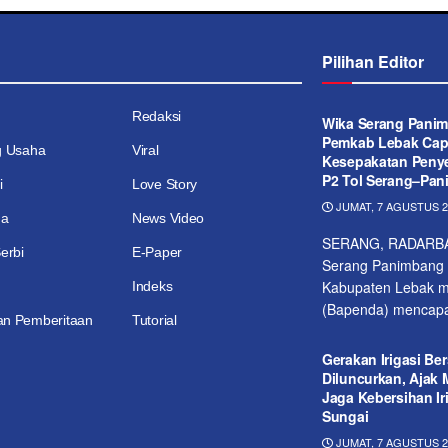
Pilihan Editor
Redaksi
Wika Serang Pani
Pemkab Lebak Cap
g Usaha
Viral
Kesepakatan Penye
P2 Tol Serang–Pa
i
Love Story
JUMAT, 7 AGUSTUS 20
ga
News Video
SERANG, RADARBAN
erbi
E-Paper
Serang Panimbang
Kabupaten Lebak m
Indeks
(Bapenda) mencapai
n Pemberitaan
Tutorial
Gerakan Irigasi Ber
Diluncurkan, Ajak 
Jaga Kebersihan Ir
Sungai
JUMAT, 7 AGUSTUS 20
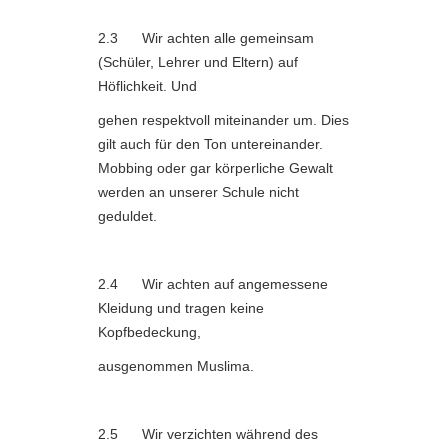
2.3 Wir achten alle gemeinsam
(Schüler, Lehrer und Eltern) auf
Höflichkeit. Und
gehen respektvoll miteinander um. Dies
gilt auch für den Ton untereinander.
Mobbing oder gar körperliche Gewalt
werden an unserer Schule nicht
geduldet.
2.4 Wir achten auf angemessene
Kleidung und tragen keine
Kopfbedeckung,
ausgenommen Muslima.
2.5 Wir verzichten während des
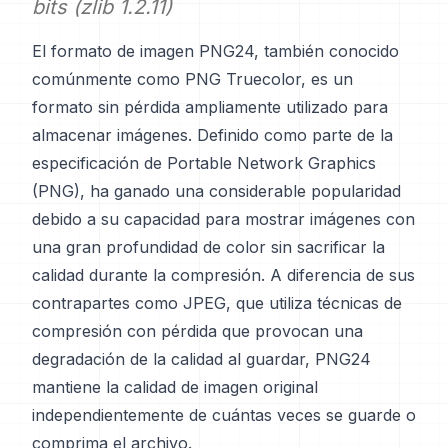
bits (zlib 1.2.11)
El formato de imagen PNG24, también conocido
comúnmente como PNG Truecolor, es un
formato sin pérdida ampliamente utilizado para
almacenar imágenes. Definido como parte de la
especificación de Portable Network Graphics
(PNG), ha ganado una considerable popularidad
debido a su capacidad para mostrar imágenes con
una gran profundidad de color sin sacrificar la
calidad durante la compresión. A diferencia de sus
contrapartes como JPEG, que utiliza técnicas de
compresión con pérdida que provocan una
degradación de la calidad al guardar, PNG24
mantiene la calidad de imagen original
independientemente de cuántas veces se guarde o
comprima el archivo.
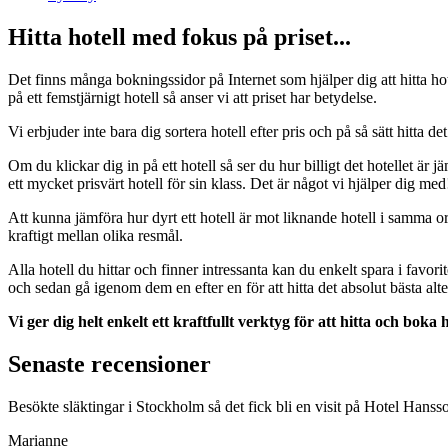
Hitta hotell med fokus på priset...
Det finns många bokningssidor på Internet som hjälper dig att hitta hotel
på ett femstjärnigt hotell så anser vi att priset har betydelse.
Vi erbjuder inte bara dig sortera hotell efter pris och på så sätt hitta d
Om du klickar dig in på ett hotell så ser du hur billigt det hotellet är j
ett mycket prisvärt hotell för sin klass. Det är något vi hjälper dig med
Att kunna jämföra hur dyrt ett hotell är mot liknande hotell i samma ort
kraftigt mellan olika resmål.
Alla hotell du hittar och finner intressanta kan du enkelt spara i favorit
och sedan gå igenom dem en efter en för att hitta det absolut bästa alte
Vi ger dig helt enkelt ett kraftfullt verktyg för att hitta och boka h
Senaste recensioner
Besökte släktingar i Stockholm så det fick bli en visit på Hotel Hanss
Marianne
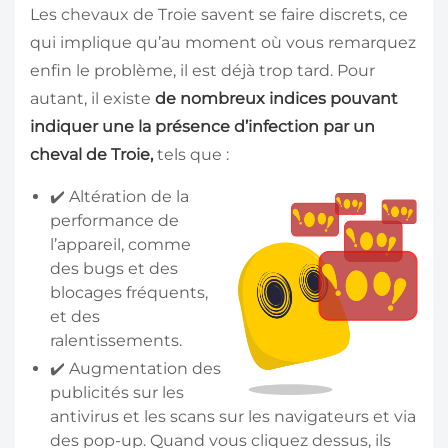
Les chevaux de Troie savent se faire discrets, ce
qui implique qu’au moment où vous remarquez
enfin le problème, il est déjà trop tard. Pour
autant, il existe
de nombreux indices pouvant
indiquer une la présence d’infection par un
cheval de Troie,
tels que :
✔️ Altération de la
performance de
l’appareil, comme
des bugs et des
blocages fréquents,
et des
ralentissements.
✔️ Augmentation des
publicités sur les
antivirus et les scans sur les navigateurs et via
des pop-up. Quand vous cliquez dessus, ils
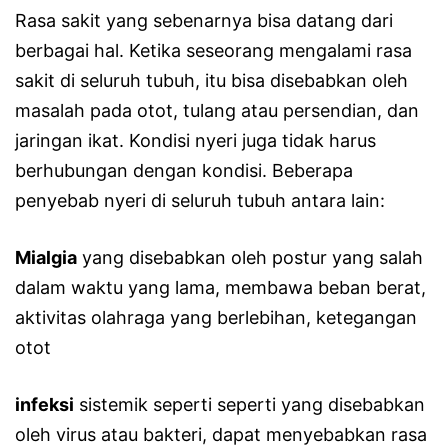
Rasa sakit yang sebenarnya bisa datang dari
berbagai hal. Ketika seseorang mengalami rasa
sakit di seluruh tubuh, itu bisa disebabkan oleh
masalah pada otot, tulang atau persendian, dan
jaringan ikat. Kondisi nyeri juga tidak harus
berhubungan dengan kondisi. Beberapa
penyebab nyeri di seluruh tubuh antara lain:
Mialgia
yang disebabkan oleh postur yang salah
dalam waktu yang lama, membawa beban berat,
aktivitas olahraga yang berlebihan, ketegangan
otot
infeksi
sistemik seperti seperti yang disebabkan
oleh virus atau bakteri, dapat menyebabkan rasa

++++++++++++++++++++

* ACTIVITY
Start at the line above containing "Vi erbjuder inte" and stop at the line containing "l’appareil, comme": print those lines and everything between them exactly, but not the pictures.

* FINISHED TASK
Vi erbjuder inte bara dig sortera hotell efter pris och på så sätt hitta d
Om du klickar dig in på ett hotell så ser du hur billigt det hotellet är j
ett mycket prisvärt hotell för sin klass. Det är något vi hjälper dig med
Att kunna jämföra hur dyrt ett hotell är mot liknande hotell i samma ort
kraftigt mellan olika resmål.
Alla hotell du hittar och finner intressanta kan du enkelt spara i favorit
och sedan gå igenom dem en efter en för att hitta det absolut bästa alte
Vi ger dig helt enkelt ett kraftfullt verktyg för att hitta och boka h
Senaste recensioner
Besökte släktingar i Stockholm så det fick bli en visit på Hotel Hanss
Marianne
Les chevaux de Troie savent se faire discrets, ce
qui implique qu’au moment où vous remarquez
enfin le problème, il est déjà trop tard. Pour
autant, il existe
de nombreux indices pouvant
indiquer une la présence d’infection par un
cheval de Troie,
tels que :
✔️ Altération de la
performance de
l’appareil, comme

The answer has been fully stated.